ApaI
(Acetobacter pasteurianus)
5’-G G G C C C-3’
3’-C C C G G G-5’
Reaction Temperature: 25°C
Prototype: ApaI
Inactivation Temperature (20 min): 65°C
Reaction Buffer:
1x Acet Buffer: 20 mM Tris-acetate (pH 7.5 at 37°C), 10 mM magnesium acetate, 50 mM potassium acetate, 1 mM dithiotreithol, 100 µg/ml bovine serum albumin.
Unit Definition: One unit is the amount of enzyme required to completely digest 1 µg of Ad-2 DNA in 1 hr in a total reaction volume of 50 µl.
Assay Conditions: 20 mM Tris-acetate (pH 7.5 at 37°C), 1 mM dithiothreitol, 10 magnesium acetate, 50 mM potassium acetate 100 µg/ml bovine serum albumin and 1 µg Ad-2 DNA. Incubation is at 25°C for 1 hr in a reaction volume of 50 µl.
Storage Buffer: 10 mM Tris-HCl (pH 7.5 at 22°C), 50 mM KCl, 1 mM dithiothreitol, 0.1 mM EDTA, 0.1% Triton™X-100, 200 µg/ml bovine serum albumin and 50% (v/v) glycerol.
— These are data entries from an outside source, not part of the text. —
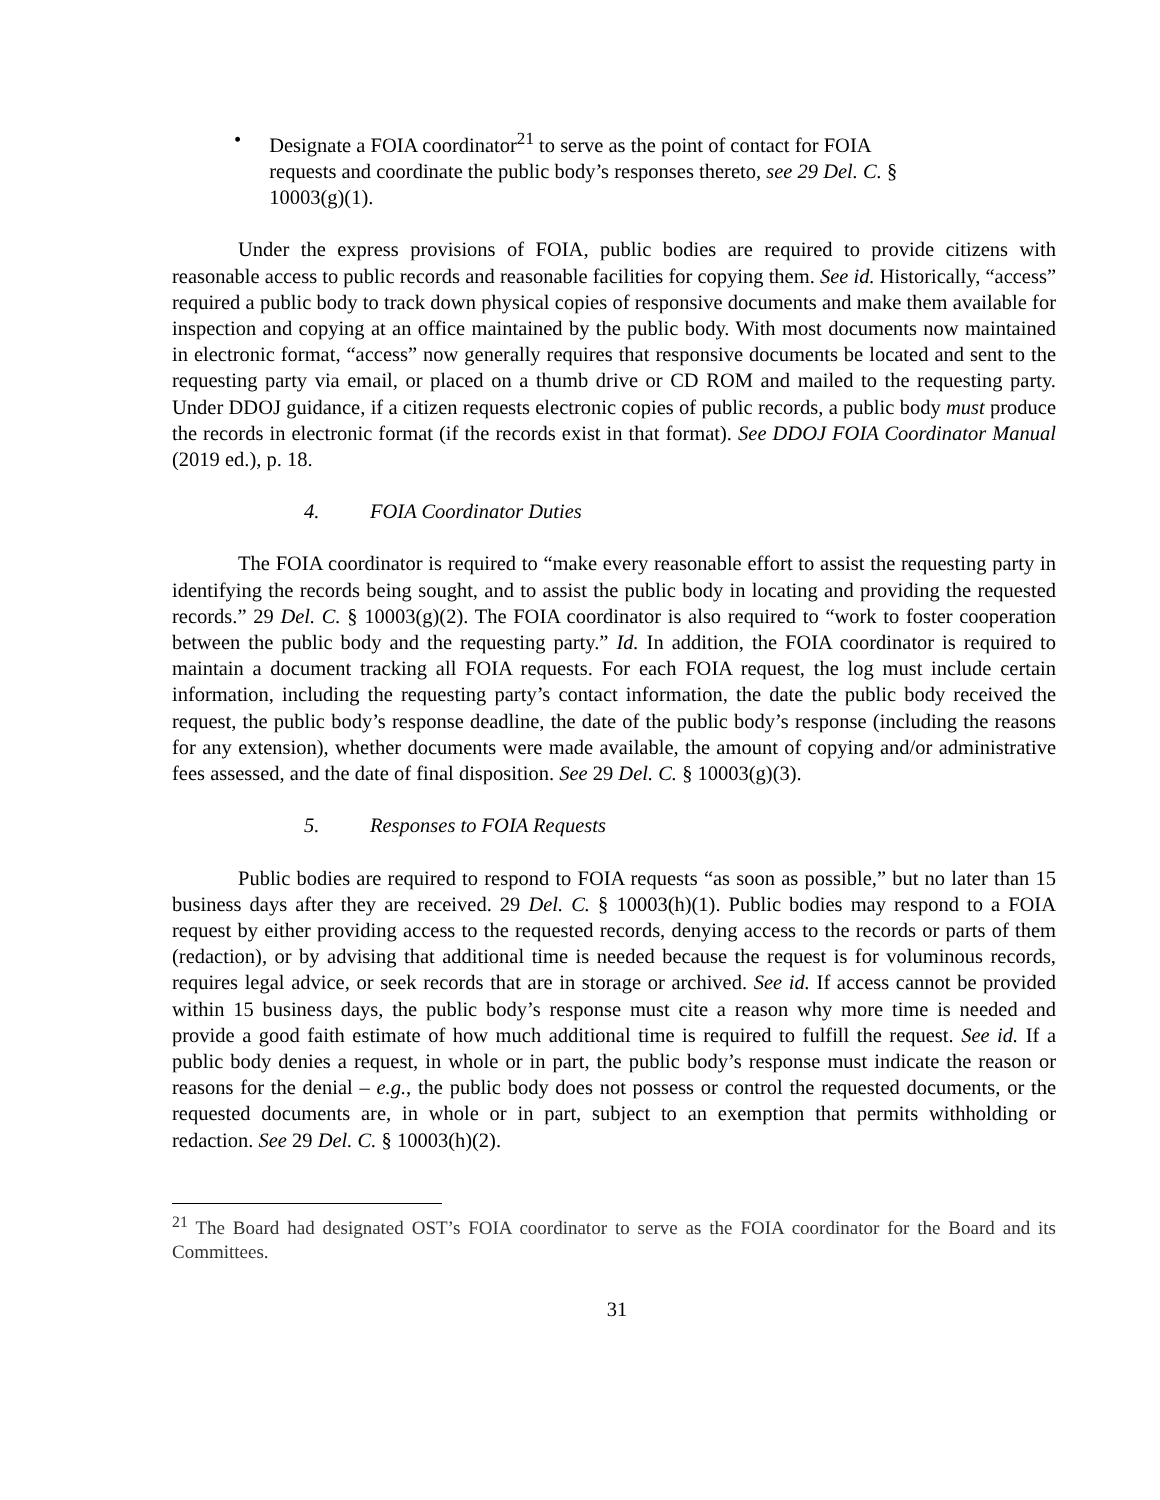• Designate a FOIA coordinator<sup>21</sup> to serve as the point of contact for FOIA requests and coordinate the public body’s responses thereto, see 29 Del. C. § 10003(g)(1).
Under the express provisions of FOIA, public bodies are required to provide citizens with reasonable access to public records and reasonable facilities for copying them. See id. Historically, “access” required a public body to track down physical copies of responsive documents and make them available for inspection and copying at an office maintained by the public body. With most documents now maintained in electronic format, “access” now generally requires that responsive documents be located and sent to the requesting party via email, or placed on a thumb drive or CD ROM and mailed to the requesting party. Under DDOJ guidance, if a citizen requests electronic copies of public records, a public body must produce the records in electronic format (if the records exist in that format). See DDOJ FOIA Coordinator Manual (2019 ed.), p. 18.
4. FOIA Coordinator Duties
The FOIA coordinator is required to “make every reasonable effort to assist the requesting party in identifying the records being sought, and to assist the public body in locating and providing the requested records.” 29 Del. C. § 10003(g)(2). The FOIA coordinator is also required to “work to foster cooperation between the public body and the requesting party.” Id. In addition, the FOIA coordinator is required to maintain a document tracking all FOIA requests. For each FOIA request, the log must include certain information, including the requesting party’s contact information, the date the public body received the request, the public body’s response deadline, the date of the public body’s response (including the reasons for any extension), whether documents were made available, the amount of copying and/or administrative fees assessed, and the date of final disposition. See 29 Del. C. § 10003(g)(3).
5. Responses to FOIA Requests
Public bodies are required to respond to FOIA requests “as soon as possible,” but no later than 15 business days after they are received. 29 Del. C. § 10003(h)(1). Public bodies may respond to a FOIA request by either providing access to the requested records, denying access to the records or parts of them (redaction), or by advising that additional time is needed because the request is for voluminous records, requires legal advice, or seek records that are in storage or archived. See id. If access cannot be provided within 15 business days, the public body’s response must cite a reason why more time is needed and provide a good faith estimate of how much additional time is required to fulfill the request. See id. If a public body denies a request, in whole or in part, the public body’s response must indicate the reason or reasons for the denial – e.g., the public body does not possess or control the requested documents, or the requested documents are, in whole or in part, subject to an exemption that permits withholding or redaction. See 29 Del. C. § 10003(h)(2).
<sup>21</sup> The Board had designated OST’s FOIA coordinator to serve as the FOIA coordinator for the Board and its Committees.
31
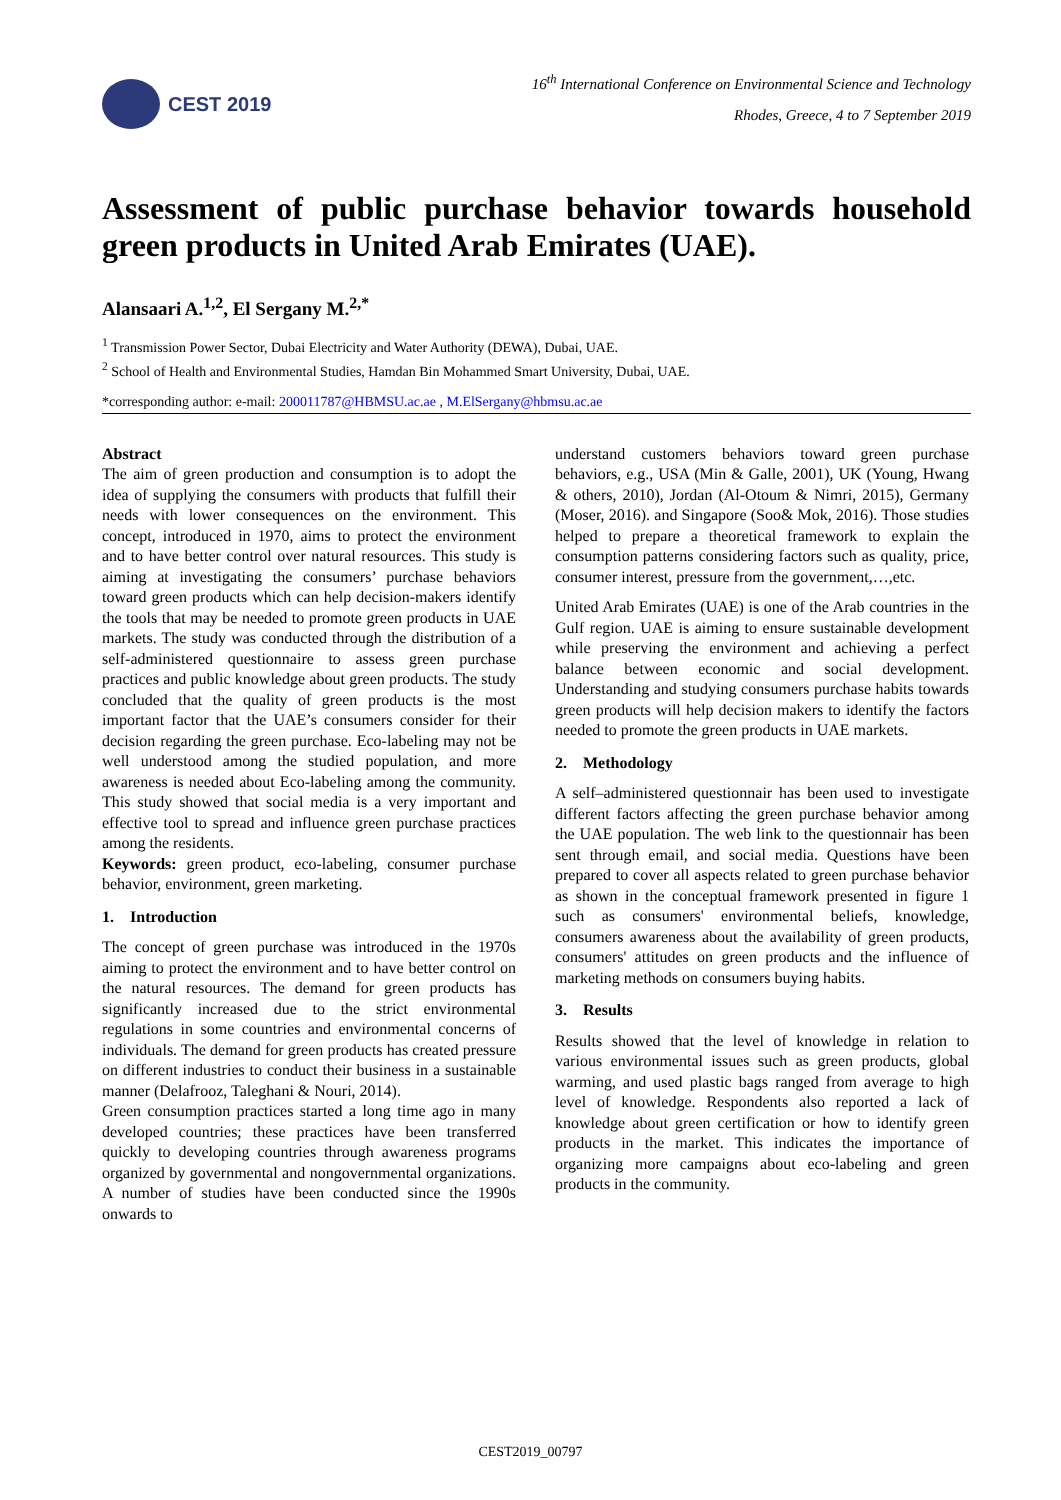CEST 2019
16<sup>th</sup> International Conference on Environmental Science and Technology
Rhodes, Greece, 4 to 7 September 2019
Assessment of public purchase behavior towards household green products in United Arab Emirates (UAE).
Alansaari A.<sup>1,2</sup>, El Sergany M.<sup>2,*</sup>
<sup>1</sup> Transmission Power Sector, Dubai Electricity and Water Authority (DEWA), Dubai, UAE.
<sup>2</sup> School of Health and Environmental Studies, Hamdan Bin Mohammed Smart University, Dubai, UAE.
*corresponding author: e-mail: 200011787@HBMSU.ac.ae , M.ElSergany@hbmsu.ac.ae
Abstract
The aim of green production and consumption is to adopt the idea of supplying the consumers with products that fulfill their needs with lower consequences on the environment. This concept, introduced in 1970, aims to protect the environment and to have better control over natural resources. This study is aiming at investigating the consumers’ purchase behaviors toward green products which can help decision-makers identify the tools that may be needed to promote green products in UAE markets. The study was conducted through the distribution of a self-administered questionnaire to assess green purchase practices and public knowledge about green products. The study concluded that the quality of green products is the most important factor that the UAE’s consumers consider for their decision regarding the green purchase. Eco-labeling may not be well understood among the studied population, and more awareness is needed about Eco-labeling among the community. This study showed that social media is a very important and effective tool to spread and influence green purchase practices among the residents.
Keywords: green product, eco-labeling, consumer purchase behavior, environment, green marketing.
1. Introduction
The concept of green purchase was introduced in the 1970s aiming to protect the environment and to have better control on the natural resources. The demand for green products has significantly increased due to the strict environmental regulations in some countries and environmental concerns of individuals. The demand for green products has created pressure on different industries to conduct their business in a sustainable manner (Delafrooz, Taleghani & Nouri, 2014).
Green consumption practices started a long time ago in many developed countries; these practices have been transferred quickly to developing countries through awareness programs organized by governmental and nongovernmental organizations. A number of studies have been conducted since the 1990s onwards to
understand customers behaviors toward green purchase behaviors, e.g., USA (Min & Galle, 2001), UK (Young, Hwang & others, 2010), Jordan (Al-Otoum & Nimri, 2015), Germany (Moser, 2016). and Singapore (Soo& Mok, 2016). Those studies helped to prepare a theoretical framework to explain the consumption patterns considering factors such as quality, price, consumer interest, pressure from the government,…,etc.
United Arab Emirates (UAE) is one of the Arab countries in the Gulf region. UAE is aiming to ensure sustainable development while preserving the environment and achieving a perfect balance between economic and social development. Understanding and studying consumers purchase habits towards green products will help decision makers to identify the factors needed to promote the green products in UAE markets.
2. Methodology
A self–administered questionnair has been used to investigate different factors affecting the green purchase behavior among the UAE population. The web link to the questionnair has been sent through email, and social media. Questions have been prepared to cover all aspects related to green purchase behavior as shown in the conceptual framework presented in figure 1 such as consumers' environmental beliefs, knowledge, consumers awareness about the availability of green products, consumers' attitudes on green products and the influence of marketing methods on consumers buying habits.
3. Results
Results showed that the level of knowledge in relation to various environmental issues such as green products, global warming, and used plastic bags ranged from average to high level of knowledge. Respondents also reported a lack of knowledge about green certification or how to identify green products in the market. This indicates the importance of organizing more campaigns about eco-labeling and green products in the community.
CEST2019_00797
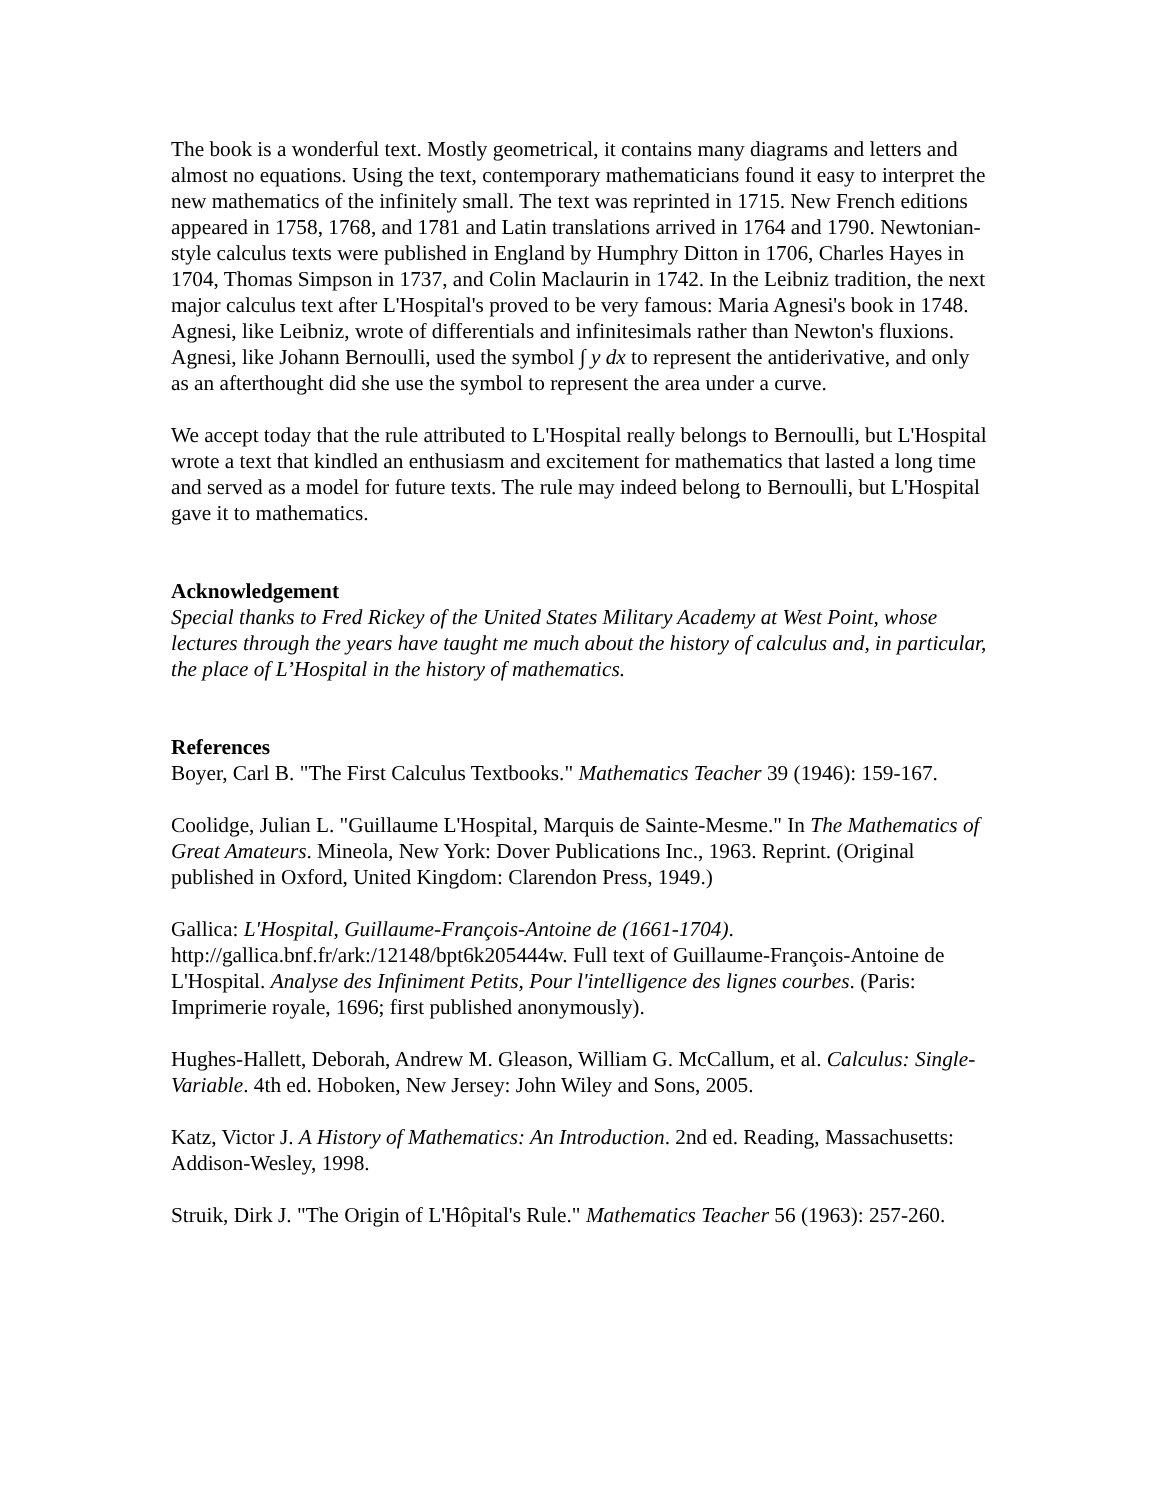The book is a wonderful text. Mostly geometrical, it contains many diagrams and letters and almost no equations. Using the text, contemporary mathematicians found it easy to interpret the new mathematics of the infinitely small. The text was reprinted in 1715. New French editions appeared in 1758, 1768, and 1781 and Latin translations arrived in 1764 and 1790. Newtonian-style calculus texts were published in England by Humphry Ditton in 1706, Charles Hayes in 1704, Thomas Simpson in 1737, and Colin Maclaurin in 1742. In the Leibniz tradition, the next major calculus text after L'Hospital's proved to be very famous: Maria Agnesi's book in 1748. Agnesi, like Leibniz, wrote of differentials and infinitesimals rather than Newton's fluxions. Agnesi, like Johann Bernoulli, used the symbol ∫ y dx to represent the antiderivative, and only as an afterthought did she use the symbol to represent the area under a curve.
We accept today that the rule attributed to L'Hospital really belongs to Bernoulli, but L'Hospital wrote a text that kindled an enthusiasm and excitement for mathematics that lasted a long time and served as a model for future texts. The rule may indeed belong to Bernoulli, but L'Hospital gave it to mathematics.
Acknowledgement
Special thanks to Fred Rickey of the United States Military Academy at West Point, whose lectures through the years have taught me much about the history of calculus and, in particular, the place of L’Hospital in the history of mathematics.
References
Boyer, Carl B. "The First Calculus Textbooks." Mathematics Teacher 39 (1946): 159-167.
Coolidge, Julian L. "Guillaume L'Hospital, Marquis de Sainte-Mesme." In The Mathematics of Great Amateurs. Mineola, New York: Dover Publications Inc., 1963. Reprint. (Original published in Oxford, United Kingdom: Clarendon Press, 1949.)
Gallica: L'Hospital, Guillaume-François-Antoine de (1661-1704). http://gallica.bnf.fr/ark:/12148/bpt6k205444w. Full text of Guillaume-François-Antoine de L'Hospital. Analyse des Infiniment Petits, Pour l'intelligence des lignes courbes. (Paris: Imprimerie royale, 1696; first published anonymously).
Hughes-Hallett, Deborah, Andrew M. Gleason, William G. McCallum, et al. Calculus: Single-Variable. 4th ed. Hoboken, New Jersey: John Wiley and Sons, 2005.
Katz, Victor J. A History of Mathematics: An Introduction. 2nd ed. Reading, Massachusetts: Addison-Wesley, 1998.
Struik, Dirk J. "The Origin of L'Hôpital's Rule." Mathematics Teacher 56 (1963): 257-260.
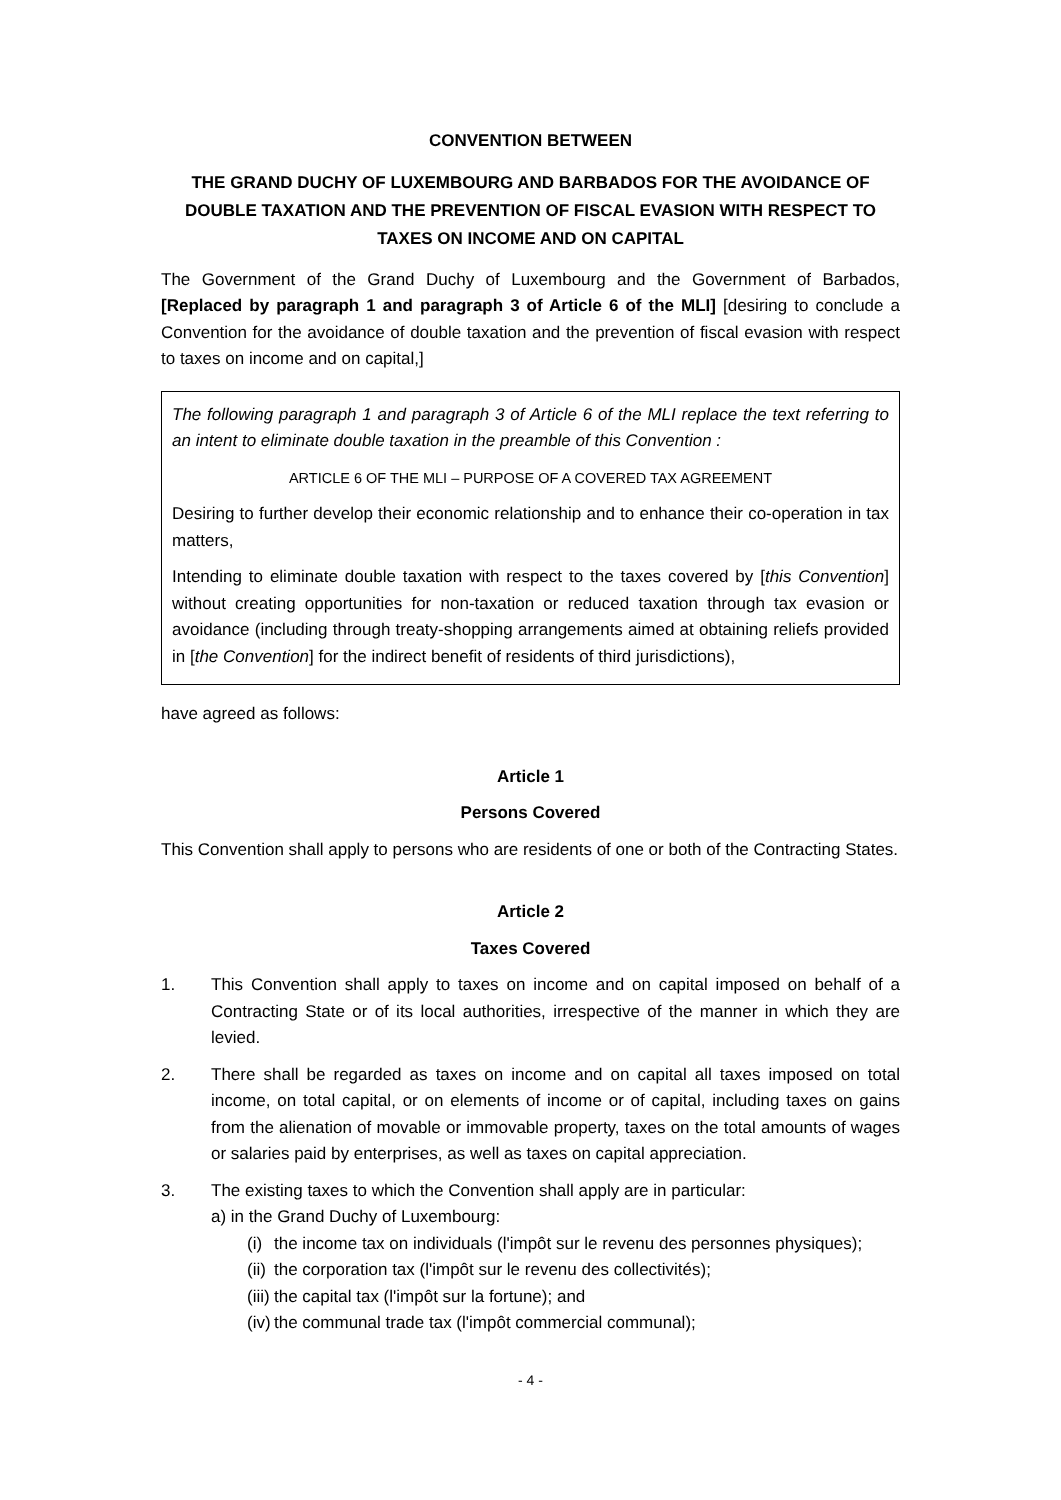CONVENTION BETWEEN
THE GRAND DUCHY OF LUXEMBOURG AND BARBADOS FOR THE AVOIDANCE OF DOUBLE TAXATION AND THE PREVENTION OF FISCAL EVASION WITH RESPECT TO TAXES ON INCOME AND ON CAPITAL
The Government of the Grand Duchy of Luxembourg and the Government of Barbados, [Replaced by paragraph 1 and paragraph 3 of Article 6 of the MLI] [desiring to conclude a Convention for the avoidance of double taxation and the prevention of fiscal evasion with respect to taxes on income and on capital,]
The following paragraph 1 and paragraph 3 of Article 6 of the MLI replace the text referring to an intent to eliminate double taxation in the preamble of this Convention :
ARTICLE 6 OF THE MLI – PURPOSE OF A COVERED TAX AGREEMENT
Desiring to further develop their economic relationship and to enhance their co-operation in tax matters,
Intending to eliminate double taxation with respect to the taxes covered by [this Convention] without creating opportunities for non-taxation or reduced taxation through tax evasion or avoidance (including through treaty-shopping arrangements aimed at obtaining reliefs provided in [the Convention] for the indirect benefit of residents of third jurisdictions),
have agreed as follows:
Article 1
Persons Covered
This Convention shall apply to persons who are residents of one or both of the Contracting States.
Article 2
Taxes Covered
1. This Convention shall apply to taxes on income and on capital imposed on behalf of a Contracting State or of its local authorities, irrespective of the manner in which they are levied.
2. There shall be regarded as taxes on income and on capital all taxes imposed on total income, on total capital, or on elements of income or of capital, including taxes on gains from the alienation of movable or immovable property, taxes on the total amounts of wages or salaries paid by enterprises, as well as taxes on capital appreciation.
3. The existing taxes to which the Convention shall apply are in particular:
a) in the Grand Duchy of Luxembourg:
(i) the income tax on individuals (l'impôt sur le revenu des personnes physiques);
(ii) the corporation tax (l'impôt sur le revenu des collectivités);
(iii) the capital tax (l'impôt sur la fortune); and
(iv) the communal trade tax (l'impôt commercial communal);
- 4 -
Storage Conditions: Store at –20°C.
Quality Control:
Non-specific Endonuclease: Incubation of 10 units of ApaI with 1 µg of Ad-2 DNA at 25°C for 16 hrs (a 160-fold over-digestion) resulted in the same sharp characteristic banding pattern as the standard assay reaction, as determined by agarose gel electrophoresis.
3'-Exonuclease: 5, 10 and 20 units of ApaI and 0.13 µg of 3'-ends of lambda/TaqI fragments (3'-labeled with T4 DNA Polymerase and [³H]dGTP and [³H]dCTP), incubated for 1 hr at 25°C resulted in 0.06-slope of %-end label released per unit of enzyme. Reaction volume 10 µl.